Free Apps Are Costing You Serious Battery Power


The free/ad-supported app market is great, right? You get apps, with absolutely nothing to pay, and no real downside, right? Wrong. All those ads being pushed to your device — and the location data needed to push you the right ads — are killing your phone or tablet’s battery.

The research for this one comes out of Purdue University, published by Microsoft Research. The battery usage of six popular smartphone apps were tested and profiled based on the power drain of the app itself versus what was being spent on advertising, location services and other non-app portions of the software. Windows Mobile and Android were the platforms of choice; that’s not just because it’s a Microsoft study, but also because the locked-down nature of iOS made running the team’s tests impossible.

So what kind of battery breakdown are we talking here?
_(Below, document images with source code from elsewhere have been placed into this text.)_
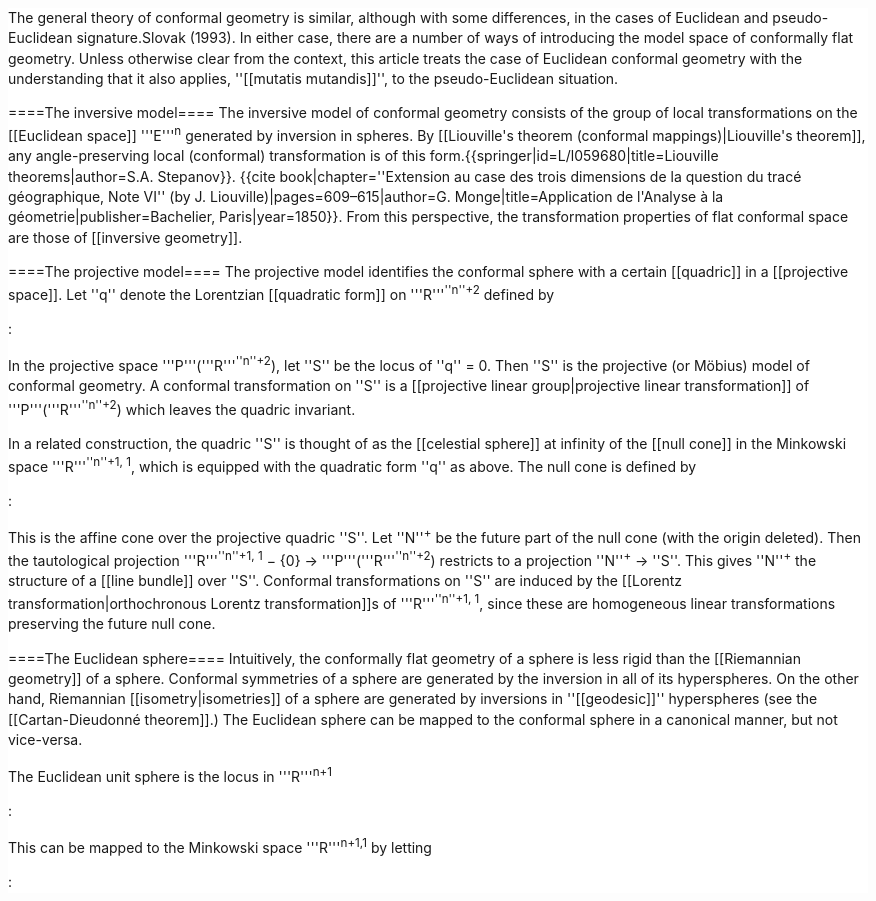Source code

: The general theory of conformal geometry is similar, although with some differences, in the cases of Euclidean and pseudo-Euclidean signature.<ref>Slovak (1993).</ref>  In either case, there are a number of ways of introducing the model space of conformally flat geometry.  Unless otherwise clear from the context, this article  treats the case of Euclidean conformal geometry with the understanding that it also applies, ''[[mutatis mutandis]]'', to the pseudo-Euclidean situation.

====The inversive model====
The inversive model of conformal geometry consists of the group of local transformations on the [[Euclidean space]] '''E'''<sup>n</sup> generated by inversion in spheres.  By [[Liouville's theorem (conformal mappings)|Liouville's theorem]], any angle-preserving local (conformal) transformation is of this form.<ref>{{springer|id=L/l059680|title=Liouville theorems|author=S.A. Stepanov}}.  {{cite book|chapter=''Extension au case des trois dimensions de la question du tracé géographique, Note VI'' (by J. Liouville)|pages=609–615|author=G. Monge|title=Application de l'Analyse à la géometrie|publisher=Bachelier, Paris|year=1850}}.</ref>  From this perspective, the transformation properties of flat conformal space are those of [[inversive geometry]].

====The projective model====
The projective model identifies the conformal sphere with a certain [[quadric]] in a [[projective space]].  Let ''q'' denote the Lorentzian [[quadratic form]] on '''R'''<sup>''n''+2</sup> defined by

:<math>q(x_0,x_1,\ldots,x_{n+1}) = -2x_0x_{n+1}+x_1^2+x_2^2+\cdots+x_n^2.</math>

In the projective space '''P'''('''R'''<sup>''n''+2</sup>), let ''S'' be the locus of ''q''&nbsp;=&nbsp;0.  Then ''S'' is the projective (or Möbius) model of conformal geometry.  A conformal transformation on ''S'' is a [[projective linear group|projective linear transformation]] of '''P'''('''R'''<sup>''n''+2</sup>) which leaves the quadric invariant.

In a related construction, the quadric ''S'' is thought of as the [[celestial sphere]] at infinity of the [[null cone]] in the Minkowski space '''R'''<sup>''n''+1,&nbsp;1</sup>, which is equipped with the quadratic form ''q'' as above.  The null cone is defined by

:<math>N = \left\{\left. (x_0,\ldots,x_{n+1}) \right| -2x_0x_{n+1} + x_1^2 +\cdots+x_n^2 = 0 \right\}.</math>

This is the affine cone over the projective quadric ''S''.   Let ''N''<sup>+</sup> be the future part of the null cone (with the origin deleted).  Then the tautological projection '''R'''<sup>''n''+1,&nbsp;1</sup>&nbsp;&minus;&nbsp;{0}&nbsp;→&nbsp;'''P'''('''R'''<sup>''n''+2</sup>) restricts to a projection ''N''<sup>+</sup>&nbsp;→&nbsp;''S''.  This gives ''N''<sup>+</sup> the structure of a [[line bundle]] over ''S''.  Conformal transformations on ''S'' are induced by the [[Lorentz transformation|orthochronous Lorentz transformation]]s of '''R'''<sup>''n''+1,&nbsp;1</sup>, since these are homogeneous linear transformations preserving the future null cone.

====The Euclidean sphere====
Intuitively, the conformally flat geometry of a sphere is less rigid than the [[Riemannian geometry]] of a sphere.  Conformal symmetries of a sphere are generated by the inversion in all of its hyperspheres.  On the other hand, Riemannian [[isometry|isometries]] of a sphere are generated by inversions in ''[[geodesic]]'' hyperspheres (see the [[Cartan-Dieudonné theorem]].)  The Euclidean sphere can be mapped to the conformal sphere in a canonical manner, but not vice-versa.

The Euclidean unit sphere is the locus in '''R'''<sup>n+1</sup>

:<math>z^2+x_1^2+x_2^2+\cdots+x_n^2=1.</math>

This can be mapped to the Minkowski space '''R'''<sup>n+1,1</sup> by letting

:<math>x_0 = \frac{z+1}{\sqrt{2}},\, x_1=x_1,\, \ldots,\, x_n=x_n,\, x_{n+1}=\frac{z-1}{\sqrt{2}}.</math>
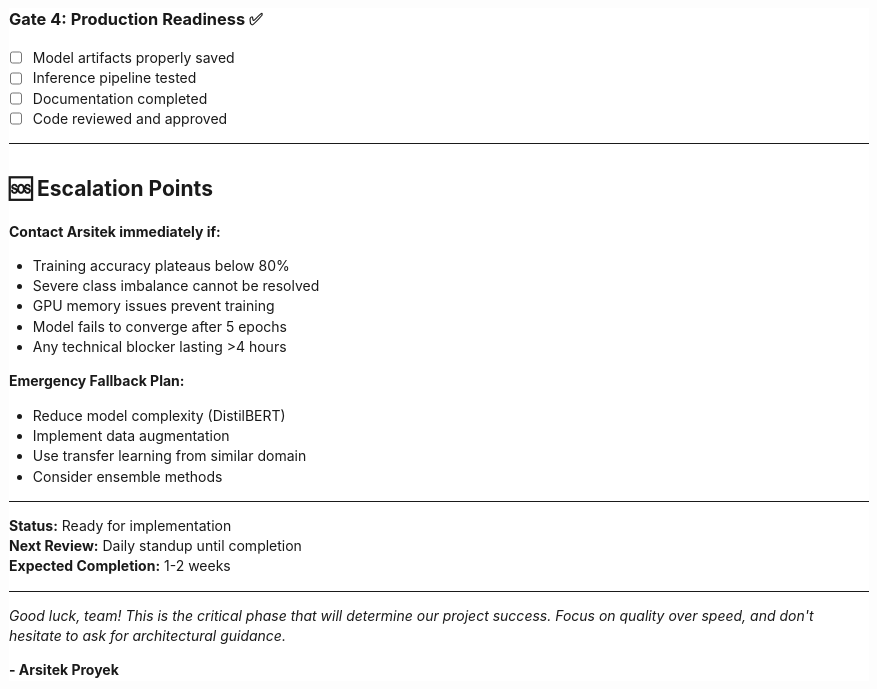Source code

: ### Gate 4: Production Readiness ✅
- [ ] Model artifacts properly saved
- [ ] Inference pipeline tested
- [ ] Documentation completed
- [ ] Code reviewed and approved

---

## 🆘 Escalation Points

**Contact Arsitek immediately if:**
- Training accuracy plateaus below 80%
- Severe class imbalance cannot be resolved
- GPU memory issues prevent training
- Model fails to converge after 5 epochs
- Any technical blocker lasting >4 hours

**Emergency Fallback Plan:**
- Reduce model complexity (DistilBERT)
- Implement data augmentation
- Use transfer learning from similar domain
- Consider ensemble methods

---

**Status:** Ready for implementation  
**Next Review:** Daily standup until completion  
**Expected Completion:** 1-2 weeks  

---

*Good luck, team! This is the critical phase that will determine our project success. Focus on quality over speed, and don't hesitate to ask for architectural guidance.*

**- Arsitek Proyek**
Well, to use Angry Birds as an example, the report suggests that only 20 per cent of the app’s battery usage is actually related to flinging avians; the rest of it comes down to advertising, location services and keeping a connection open after you’ve quit the app for fast switching; in the case of Angry Birds that connection (which was tested over 3G) eats up more than 25 per cent of the total power usage.

I’m not entirely surprised by those findings — it’s not as though the ads magically appear on the device at no cost — but it’s an interesting look into one side of the economics of “free” apps, both from a development and power usage standpoint.